By Johnny Valentine
It’s easy to say, “Oops! I
did it again,” if you’re Britney Spears. Can you believe it? Britney Spears and
her bullsh–t are still managing to damage the national image of the people of
Louisiana.
Thanks, bitch.
Not only Britney is
dropping turds on our image; now, her baby sister and her mom are, too. Jamie
Lynn Spears is the 16-year-old sister of big Brit and star of Nickelodeon’s TV
show Zoey 101. Just before Christmas,
news broke that Jamie Lynn Spears was pregnant.
Look, Spears family, we
all know that there are a lot of worthless, trashy, four-wheeler-riding,
incestuous mud puppies that vacation to the Bonnet Carré Spillway every Sunday
to smoke meth and drink Natural Light® beer in an attempt to take a
break from a long week of beating their wives and children. (I heard once that
it takes 200 years of careful inbreeding to get the perfect breed of horse, but
I’m not sure if that applies to people in Southeast Louisiana.) Spears family,
you have been put in a position where your actions reflect on all of us in
Louisiana, and I don’t like being looked at as a padeaux (trashy, low-life individual) in the eyes of the rest of the nation.

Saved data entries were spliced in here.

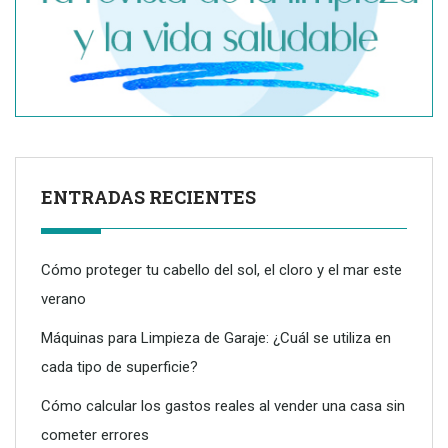
Mantenimiento inteligente: armonía entre poda y
limpieza
ENTRADAS RECIENTES
Cómo proteger tu cabello del sol, el cloro y el mar este
verano
Máquinas para Limpieza de Garaje: ¿Cuál se utiliza en
cada tipo de superficie?
Cómo calcular los gastos reales al vender una casa sin
cometer errores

You’re famous. At least make your drugs and problems look glamorous, like
everyone else in Hollywood.
Especially you, Britney.
You’ve been the butt of way too many jokes this year, whether it was losing
your kids, getting your kids back, going to rehab, losing half of your money to
K-Fed, losing your kids, going to rehab, going pantyless for the cameras,
shaving your head, bombing at the MTV Video Music Awards, going to rehab, etc.
It’s already bad enough
since Katrina. I’m still hesitant to tell new people that I’m from New Orleans,
because I don’t want to be lumped into that stereotype that I’m a
shell-shocked, displaced, Katrina victim…because I’m not. I’m also not a drug
addict that walks barefooted into gas station restrooms…I wear shoes, of
course.
Wow! We just have sh–tty
luck when it comes to choosing people to represent the great state of
Louisiana: our senators bang hookers, the Mayor of New Orleans is delusional,
our congressmen freeze money, and our supposed role models are constantly in
the spotlight for drug-crazed parenting.
Britney’s mom, Lynne
Spears, was in the process of publishing a book on parenting (oh, it’s true).
Since the news of the pregnancy broke, the publishing of Lynne’s “motherly
tutorial” has been suspended indefinitely.
Lynne Spears is like a
drug with delayed side effects. Everyone thought she was working just fine
until sixteen years later, when patients (in this case, offspring) started
experiencing erratic behavior and unwanted pregnancy. Her manufacturer may have
to pay up big time if these patients decide to file for class-action lawsuits.
Jamie Lynn says that she
intends to keep the baby and does not intend to get married to the father,
18-year-old Casey Aldridge, whom she met in church. My grandmother always said
they had nice girls at church. Maybe I should’ve listened.
On Showbiz Tonight, about a week before Christmas, one of the
discussants, Carlos Diaz, said, “Jamie Lynn Spears puts the ‘wow’ in
‘bow-chicka-wow-wow.’” (Yeah, he really said that.) Diaz did, however, make an
interesting point. He said Jamie Lynn is getting paid to be “virginal.” He
didn’t say she was getting paid to set a good example. He said “virginal.”
Maybe she is setting a
good example by keeping the child instead of getting an abortion and keeping it
a secret to maintain her image. It’s just like the “Johnny Dakota” episode of Saved by the Bell. Dakota was a hot
movie star who was filming an anti-drug commercial at the high school. Later in
the episode, we found out that Dakota was a pothead and a hypocrite. But thanks
to Mr. Belding, NBC still decided to film a drug-free commercial on the Bayside
campus.
The commercial went something like this:
“Dumb.”
“Stupid.”
“Dangerous.”
“In
one word…would I use dope? Nope.”
“There’s
no hope with dope.”
Anyway, I can’t say that
she set a good example by her actions, but she did paint a realistic picture of
the life of a teenager: experimentation with sex, alcohol, and drugs. Society
is changing. High school today is like college in the ‘70s. Kids are starting
to experiment much earlier, and Jamie Lynn is a perfect example of that.